▶ _Assigned task_
What you return must match the material exactly, with every line present.
=== Stored data ===
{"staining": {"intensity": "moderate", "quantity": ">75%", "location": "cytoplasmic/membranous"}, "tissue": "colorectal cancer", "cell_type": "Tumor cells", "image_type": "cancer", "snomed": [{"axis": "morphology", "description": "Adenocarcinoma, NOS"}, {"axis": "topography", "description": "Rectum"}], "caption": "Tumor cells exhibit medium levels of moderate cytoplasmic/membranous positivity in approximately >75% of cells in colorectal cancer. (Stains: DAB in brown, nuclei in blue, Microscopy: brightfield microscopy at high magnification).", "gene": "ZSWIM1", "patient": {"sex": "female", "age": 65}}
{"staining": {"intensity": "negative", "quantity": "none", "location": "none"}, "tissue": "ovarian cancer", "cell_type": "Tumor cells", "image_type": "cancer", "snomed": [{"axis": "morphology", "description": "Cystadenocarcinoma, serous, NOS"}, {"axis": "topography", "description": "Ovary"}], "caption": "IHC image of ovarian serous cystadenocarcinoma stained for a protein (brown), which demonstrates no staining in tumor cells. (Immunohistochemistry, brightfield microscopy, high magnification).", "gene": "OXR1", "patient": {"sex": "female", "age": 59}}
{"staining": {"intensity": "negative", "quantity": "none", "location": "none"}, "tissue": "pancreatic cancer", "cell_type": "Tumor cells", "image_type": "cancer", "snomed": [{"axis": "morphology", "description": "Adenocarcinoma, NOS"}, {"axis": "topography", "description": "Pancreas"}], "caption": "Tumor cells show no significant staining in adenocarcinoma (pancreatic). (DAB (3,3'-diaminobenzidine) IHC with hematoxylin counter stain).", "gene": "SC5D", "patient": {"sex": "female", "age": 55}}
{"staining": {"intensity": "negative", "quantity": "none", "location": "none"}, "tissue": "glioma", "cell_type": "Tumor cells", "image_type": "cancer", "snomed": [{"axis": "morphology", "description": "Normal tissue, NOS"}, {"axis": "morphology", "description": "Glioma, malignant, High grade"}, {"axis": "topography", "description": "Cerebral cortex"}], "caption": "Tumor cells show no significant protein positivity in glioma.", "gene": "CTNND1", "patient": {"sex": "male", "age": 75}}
===
▶ _Task solution_
{"staining": {"intensity": "moderate", "quantity": ">75%", "location": "cytoplasmic/membranous"}, "tissue": "colorectal cancer", "cell_type": "Tumor cells", "image_type": "cancer", "snomed": [{"axis": "morphology", "description": "Adenocarcinoma, NOS"}, {"axis": "topography", "description": "Rectum"}], "caption": "Tumor cells exhibit medium levels of moderate cytoplasmic/membranous positivity in approximately >75% of cells in colorectal cancer. (Stains: DAB in brown, nuclei in blue, Microscopy: brightfield microscopy at high magnification).", "gene": "ZSWIM1", "patient": {"sex": "female", "age": 65}}
{"staining": {"intensity": "negative", "quantity": "none", "location": "none"}, "tissue": "ovarian cancer", "cell_type": "Tumor cells", "image_type": "cancer", "snomed": [{"axis": "morphology", "description": "Cystadenocarcinoma, serous, NOS"}, {"axis": "topography", "description": "Ovary"}], "caption": "IHC image of ovarian serous cystadenocarcinoma stained for a protein (brown), which demonstrates no staining in tumor cells. (Immunohistochemistry, brightfield microscopy, high magnification).", "gene": "OXR1", "patient": {"sex": "female", "age": 59}}
{"staining": {"intensity": "negative", "quantity": "none", "location": "none"}, "tissue": "pancreatic cancer", "cell_type": "Tumor cells", "image_type": "cancer", "snomed": [{"axis": "morphology", "description": "Adenocarcinoma, NOS"}, {"axis": "topography", "description": "Pancreas"}], "caption": "Tumor cells show no significant staining in adenocarcinoma (pancreatic). (DAB (3,3'-diaminobenzidine) IHC with hematoxylin counter stain).", "gene": "SC5D", "patient": {"sex": "female", "age": 55}}
{"staining": {"intensity": "negative", "quantity": "none", "location": "none"}, "tissue": "glioma", "cell_type": "Tumor cells", "image_type": "cancer", "snomed": [{"axis": "morphology", "description": "Normal tissue, NOS"}, {"axis": "morphology", "description": "Glioma, malignant, High grade"}, {"axis": "topography", "description": "Cerebral cortex"}], "caption": "Tumor cells show no significant protein positivity in glioma.", "gene": "CTNND1", "patient": {"sex": "male", "age": 75}}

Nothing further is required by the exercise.